Always in a search for new technologies, Brock McKeel, Walmart’s senior director of digital operations, had looked at virtual reality a few years ago, but the enterprise versions he came across weren’t great.

“We couldn’t figure out how you make this fit in a Walmart environment,” McKeel said. “But as I followed the technology, I kept seeing these stories about how it was working in football.”

Yahoo Finance’s Julia La Roche tries the Oculus Go for Walmart’s VR training.
Yahoo Finance’s Julia La Roche tries the Oculus Go for Walmart’s VR training.

He visited the football program at the nearby University of Arkansas in Fayetteville and witnessed the players using the VR technology.

“I saw the football players doing was good repetition in a safe environment with scenarios that you couldn’t create on the practice field, and the lightbulb went off.”

Walmart worked with STRIVR, a virtual reality company by college and professional football teams, to create various training scenarios for the retail environment.

In the last few weeks, close to 1,000 Walmart stores in the U.S. have received the Oculus Go virtual reality headsets with the STRIVR training. The rest of the chain, approximately 4,700 stores in all, will get their delivery by the end of the year.

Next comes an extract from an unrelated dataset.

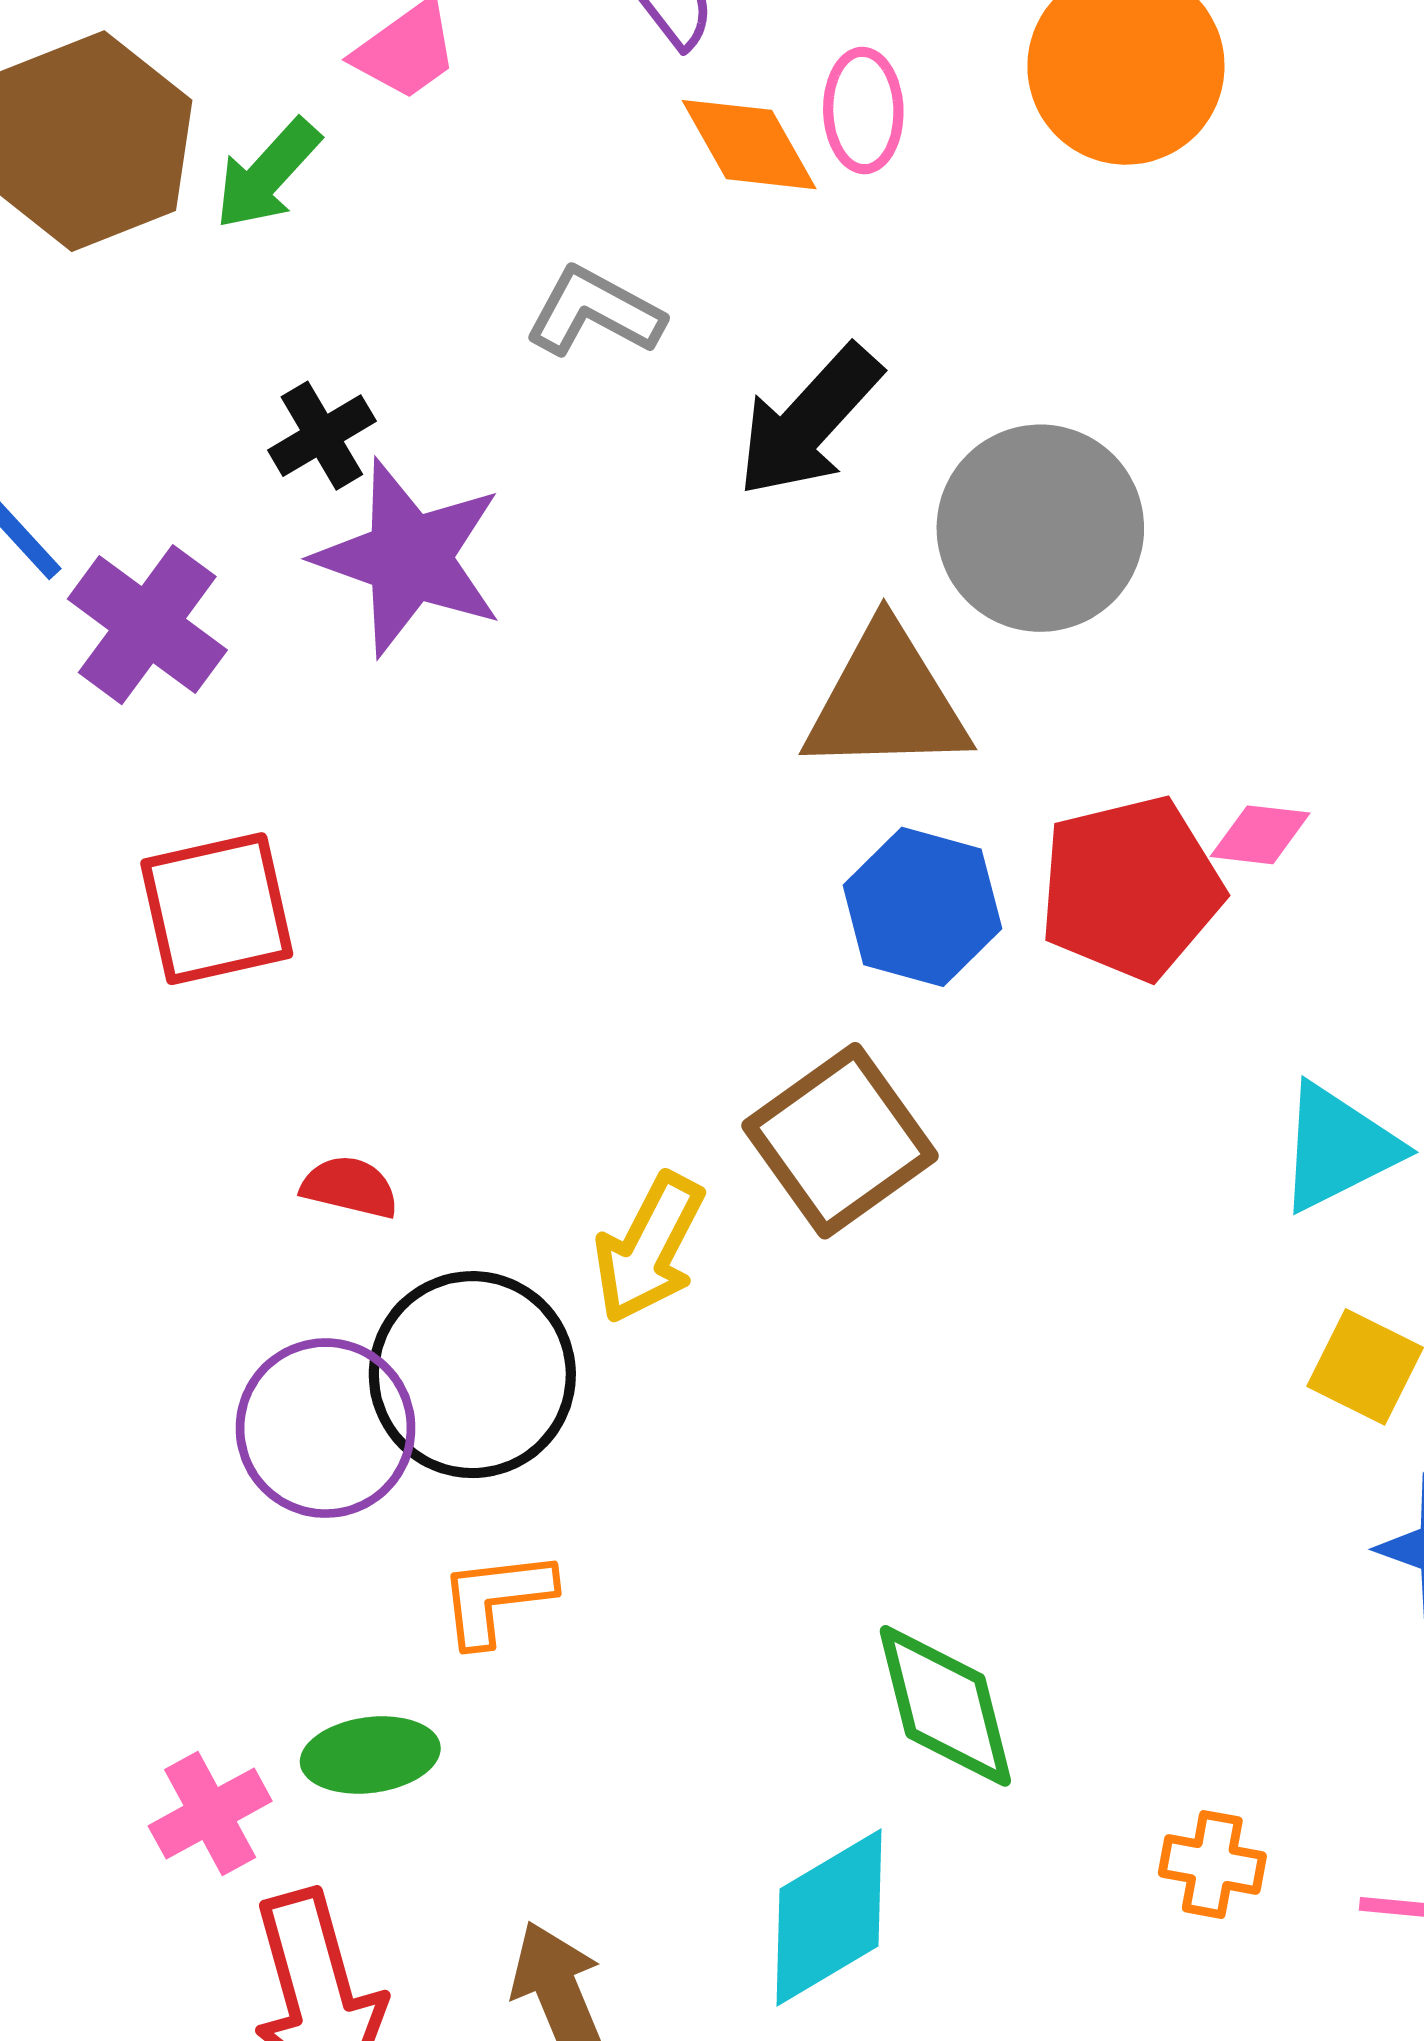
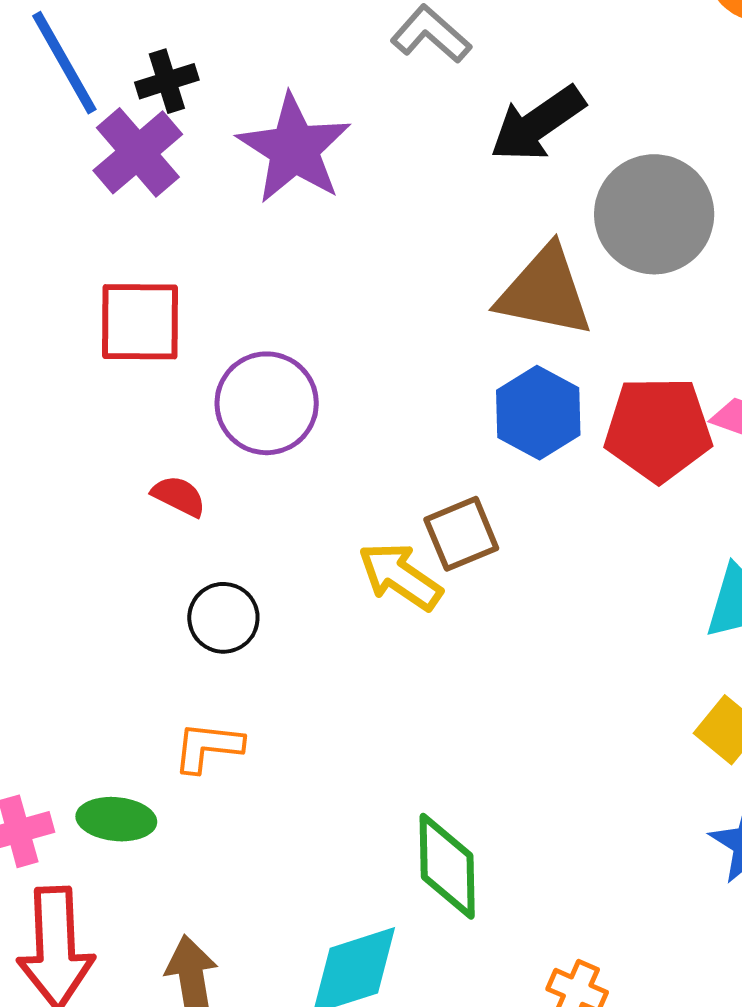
black cross: (322, 436) -> (167, 81), moved
brown square: (840, 1141) -> (461, 534), size x0.7
yellow arrow: (649, 1248) -> (400, 576), moved, turned 84
black circle: (472, 1375) -> (223, 618), size x0.6
purple circle: (326, 1428) -> (267, 403), moved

All in, Walmart will have 17,000 units across its fleet, four for each supercenter and two for each neighborhood market or discount store. Approximately 1 million associates will undergo the new virtual reality training by the end of the year.

The idea to use virtual reality on a broader scale came out of Walmart’s Academy, the relatively new training program located in the back of 198 stores that teaches associates customer service skills, retail math, and how to use new technology.

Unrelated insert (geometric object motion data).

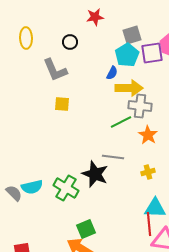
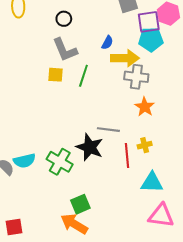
black circle: (70, 42) -> (64, 19), moved
cyan pentagon: (127, 55) -> (151, 39), moved, turned 30
gray L-shape: (55, 70) -> (65, 50), moved
green line: (121, 122) -> (83, 76), moved, turned -45
red line: (149, 224) -> (127, 156), moved

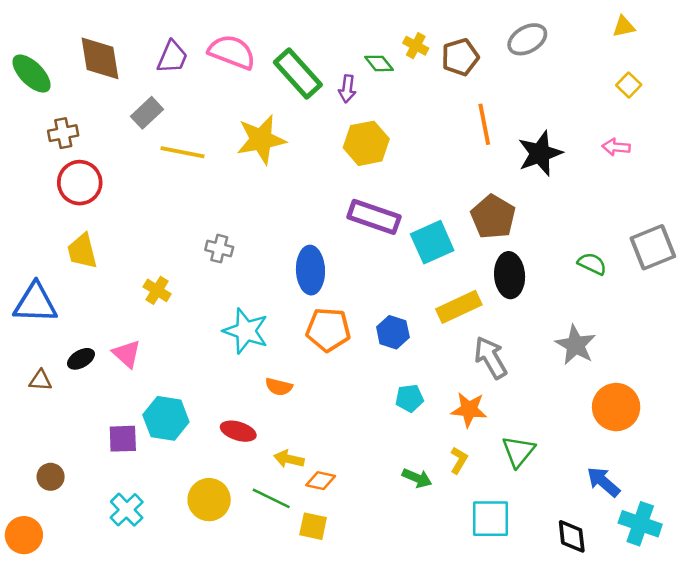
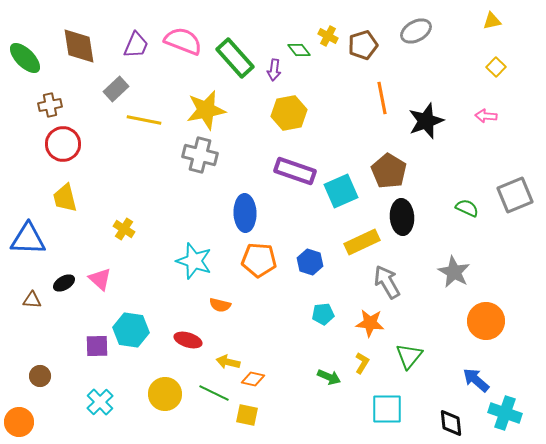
gray cross: (219, 249) -> (200, 155), moved, size x1.6

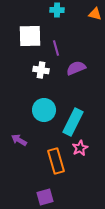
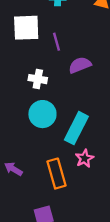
white cross: (41, 70) -> (38, 79), moved
purple arrow: (19, 140) -> (13, 169), moved

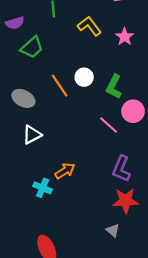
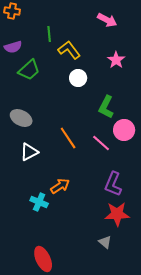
yellow L-shape: (89, 26) -> (69, 50), moved
white circle: (84, 77) -> (78, 78), moved
orange line: (60, 86) -> (68, 138), moved

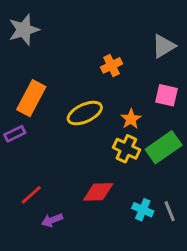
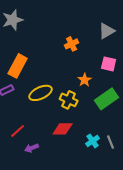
yellow ellipse: (85, 113) -> (41, 93), moved
yellow cross: (126, 149) -> (69, 100), moved
cyan cross: (143, 210) -> (93, 141), turned 32

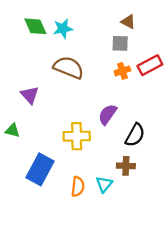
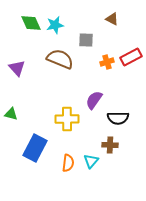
gray square: (120, 43) -> (86, 40), moved
purple triangle: (30, 95) -> (17, 68), moved
black semicircle: (135, 135) -> (118, 118), turned 60

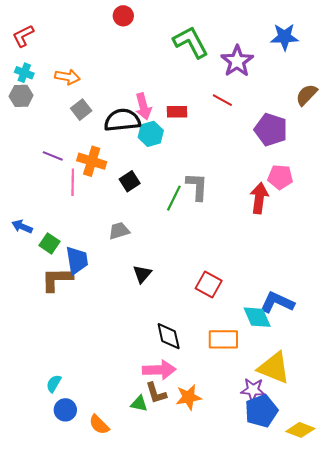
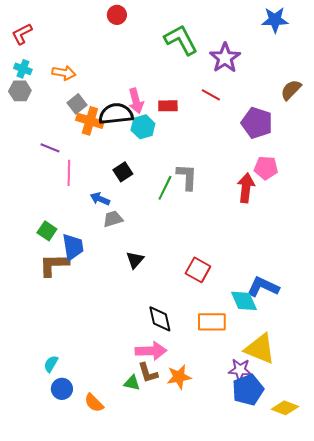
blue star: (284, 37) -> (275, 20), moved
orange cross: (92, 161) -> (90, 121), moved
blue arrow: (22, 227) -> (100, 199), moved

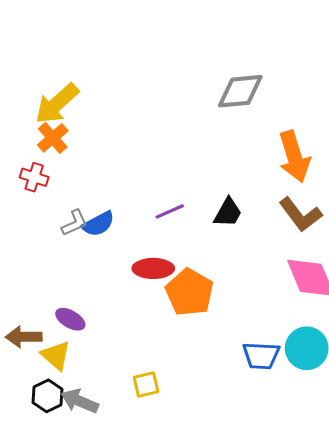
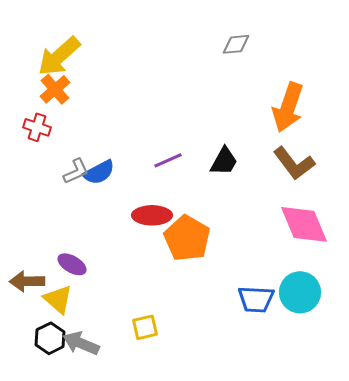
gray diamond: (240, 91) -> (236, 44), size x0.6
orange arrow: (294, 157) -> (288, 107), turned 36

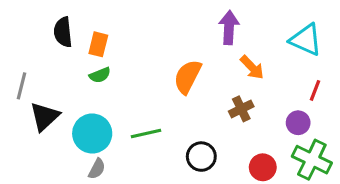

“You process so much faster off of visual, and you retain a lot more off of visual because that’s how the brain receives images versus text. We really looked into that aspect and brought it in stores,” said Tim Peterson, a 21-year veteran at Walmart and senior manager for Academy Operations Support for the retailer.

“Holiday rush” virtual reality

Ahead of Black Friday, many associates will undergo the “Holiday rush” virtual reality module to go over customer service and safety “in an environment that cannot be reproduced.” That’s because the simulation is an actual Black Friday event that was filmed at one of the stores using a 360 camera behind the electronics counter.

“On all of our trainings, they’ll set up that camera wherever they want it and we’ll record live footage on how we’re not supposed to do things because it happens,” said Peterson.